▶ _DOCUMENT EXCERPT_:
________________________________________
Discussion in 'Steelhead' started by DanielOcean, May 10, 2013.
What if I told you guys that Danielocean was actually Salmo_g?
Our dear sarcastic friend Jesse is making a comparison between Salmo_G, one of the most knowledgeable members on this board, to you, Danielocean, a knowledge thirsty, shirt-tugging-as-if-you-were-a-child-at-the-candy-store-begging-for-everything-you-see...newbie.
Wow is there an emoticon for flipping people off.
Oh i see you guys are picking on me. Har har har he he he
Did you buy a switch rod yet?
No harm meant, just flipping you some shit.
We were all newbies at one point, including Jesse. And, you might find comfort in knowing that many on this forum are gear whores just like you. They just don't want you to make the same mistakes that others did, in spending all kinds of dough on shit you don't need. The best way to figure that out is by being on the water and troubleshooting the problems you're faced with and solving for them. However, buying a bunch of shit will not necessarily put you in the game anymore than you would be with one rod and learning to present the fly correctly with that rod. That's how I learned and continue to learn.
________________________________________
▶ _REQUEST 1_:
Say whether each statement agrees with the steelhead forum thread, answering yes or no and quoting the words of the thread that decide it.
(a) The discussion was started by DanielOcean on May 10, 2013.
(b) One poster calls Salmo_G one of the least experienced members on the board.
(c) The last poster says they learned by buying a lot of gear.
▶ _REQUEST 2_:
Carry the steelhead forum thread forward with the next few posts, starting after the last one shown.

▶ _GIVEN DATA_:
________________________________________
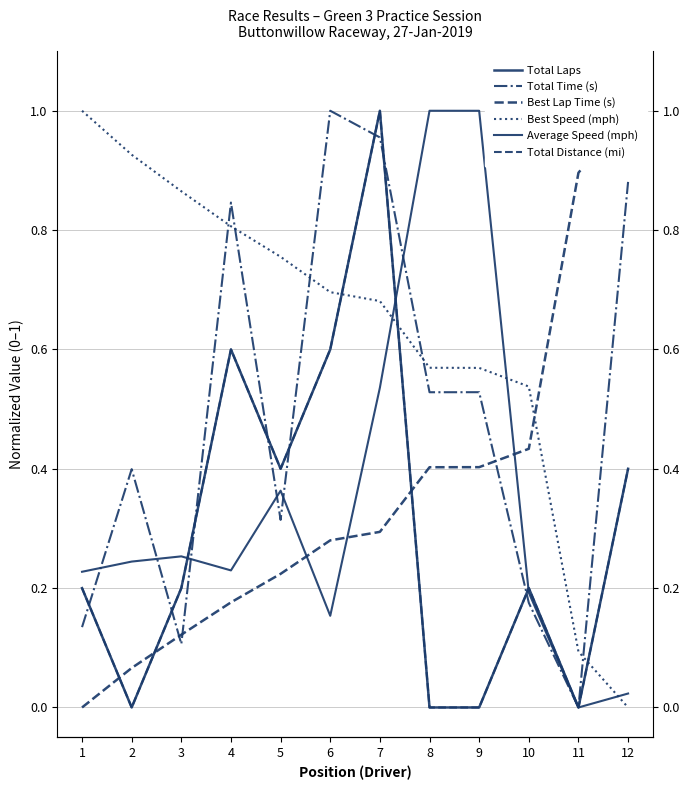

At 9, list the series in order from largest to smallest.

Average Speed (mph), Best Speed (mph), Total Time (s), Best Lap Time (s), Total Laps, Total Distance (mi)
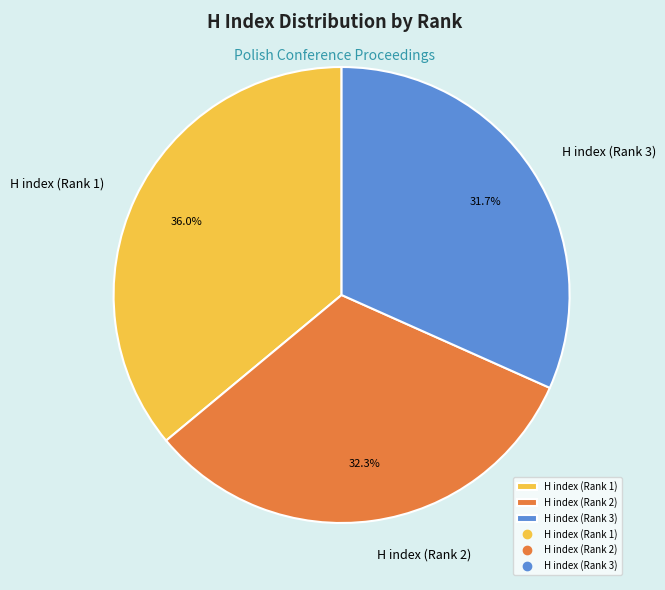

Between H index (Rank 2) and H index (Rank 3), which is larger?

H index (Rank 2)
________________________________________
▶ _RESPONSE AREA 1_:
(a) Yes: "started by DanielOcean, May 10, 2013."
(b) No: "one of the most knowledgeable members on this board"
(c) No: "one rod and learning to present the fly correctly with that rod. That's how I learned and continue to learn."

▶ _RESPONSE AREA 2_:
I continue to discover situations where I may not be set up just how I want, so I tweak my set up or research what I need to purchase in order to give me what I may need. It would really suck to discover a year from now that you blew a couple thousand dollars on crap you just don't need, use or feel is right for solving the situations you will inevitably be faced with. Take it easy, seek out where you want to fish, learn how to present your fly properly in that water and it will happen.
In fact, the more shit you buy (rods, lines, flies, sink tips) the less liklihood you'll have of actually productively learning. You need to remove as many variables that you can from the equation.
In reality - one rod, one sink tip, two flies... that's all you need.
You should stick to fishing water that you know is productive too. There's no reason to be jumping up and down the river exploring like a mad man. Fish the same couple of runs and learn how the flows and timing affect your chances of success at hooking up with a fish.
Once you have some initial success and the confidence that comes with it, you can join the rest of us in whoring out on rods and random gear and fruitlessly chasing steelhead hundreds of miles away from home.
A guide is good, but finding a kind friend who knows their shit is much much much better.
Daniel you got off easy. Jesse tore me a new one when I first started posting here. I felt like I was one of those girls on the Maury show whos ex boyfriend is dancing around infront of her because he is not the father of her baby.
At the end of it tho, he did give me tips about the sno forks and it helped contribute to a few successful trout fishing trips so it was worth it.
You're thinking of another guy - I never helped a damn person on this forum!!! Don't be accusing me of that type of shit. I've got a reputation on here to protect!
I think Jesse's post above is one of the most helpful you'll find on here.
It's so easy to over-complicate things in fly-fishing.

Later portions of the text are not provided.